Perhaps, had Putin been an evil genius, everything would have worked out for him. And Ukraine, except for the “irreparably nationalist” western regions, would already have been divided into three or four new federal districts of the Russian Federation. But Putin is not an evil genius. The most accurate description of him was given by the former head of the Central Bank of Russia, Viktor Geraschenko: “Putin is an ordinary C-student.” Mediocrity, who reached the top only because Boris Berezovsky chose him once.
In his attitude towards Ukraine, Putin repeatedly made two big mistakes. He overestimated the Soviet past and did not consider the local specifics of Ukrainian politics. Putin believed that Ukraine was still a former Soviet republic that accidentally and undeservedly gained independence. And his historical mission was to correct this mistake.
There’s a version that the capture of Ukraine was supposed to be the first step towards other wars. And that Ukraine was of interest to Putin primarily as a source of resources: economic, logistical, and, most importantly, human, for further expansion into Eastern Europe. The Russian president was not actually prepared for a full-scale war. He sincerely believed it would be a two-week special operation, similar to the annexation of Crimea or the suppression of the “Prague Spring” in 1968. And further on, after absorbing Ukraine, Putin could use this additional resource for a full-scale war with NATO. Ukrainians were prepared to play the role of cannon fodder in this plan. They, along with the Buryats and Tuvans, were supposed to storm Riga, Warsaw, or even Berlin as part of the Russian army.

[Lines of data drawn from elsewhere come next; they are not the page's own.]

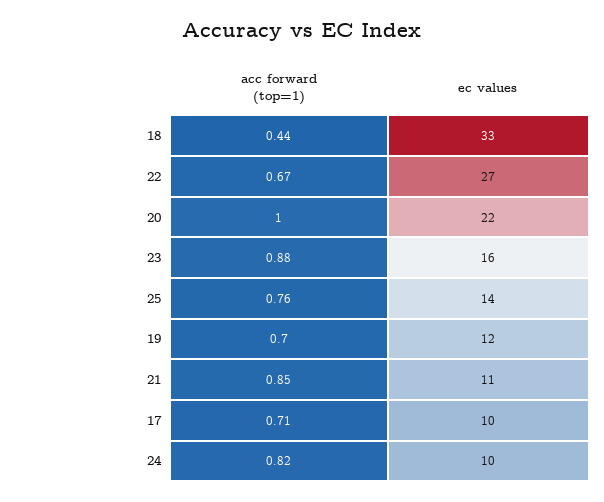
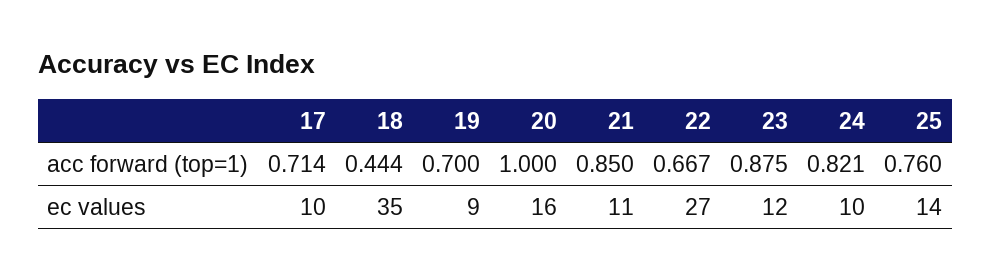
ec values, 18: 33 -> 35
ec values, 20: 22 -> 16
ec values, 23: 16 -> 12
ec values, 19: 12 -> 9

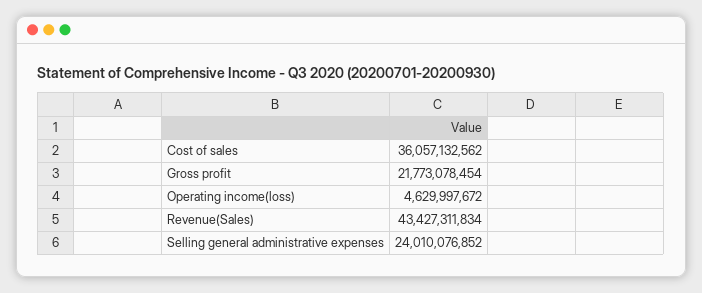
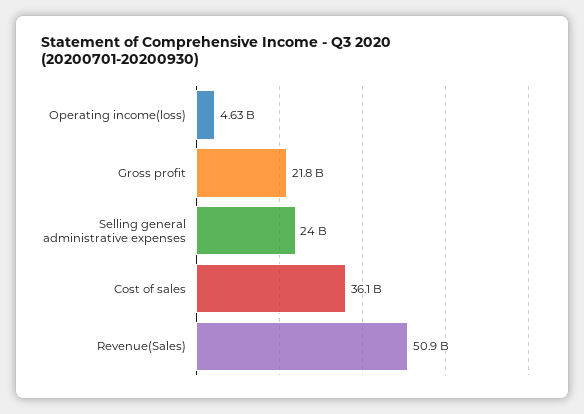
Revenue(Sales): 43427311834 -> 50900000000

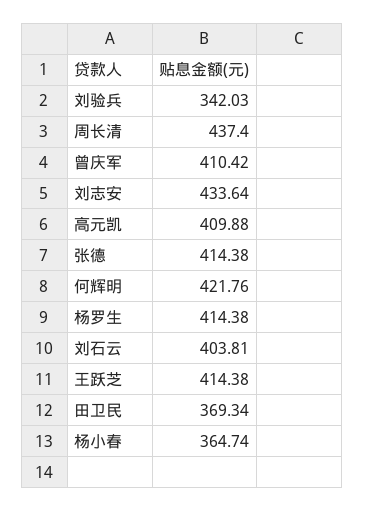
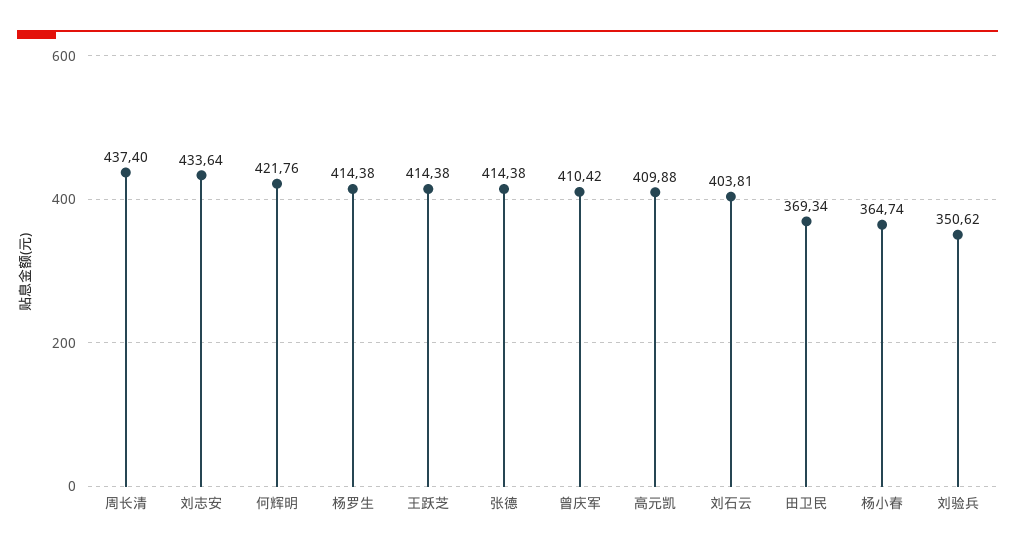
刘验兵: 342.03 -> 350.62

This is just one of the versions. An argument against it is that according to the military action plan that fell into the hands of Ukrainian military, the Russian army did not intend to occupy the western regions of Ukraine. Russians feared that the presence of “hostile population” there could turn into a guerrilla war. According to Putin’s plan, Western Ukraine was to become a pro-Russian protectorate headed by a new Vichy regime or go to Poland after the division of spheres of influence between Russia and the West. Transcarpathia would come under Hungarian control. This is how the “new Yalta,” in Putin’s understanding, was supposed to look.
We do not know what was really in Putin’s mind when he planned this adventure. One thing is for certain — he greatly overestimated the capabilities of his country and his army.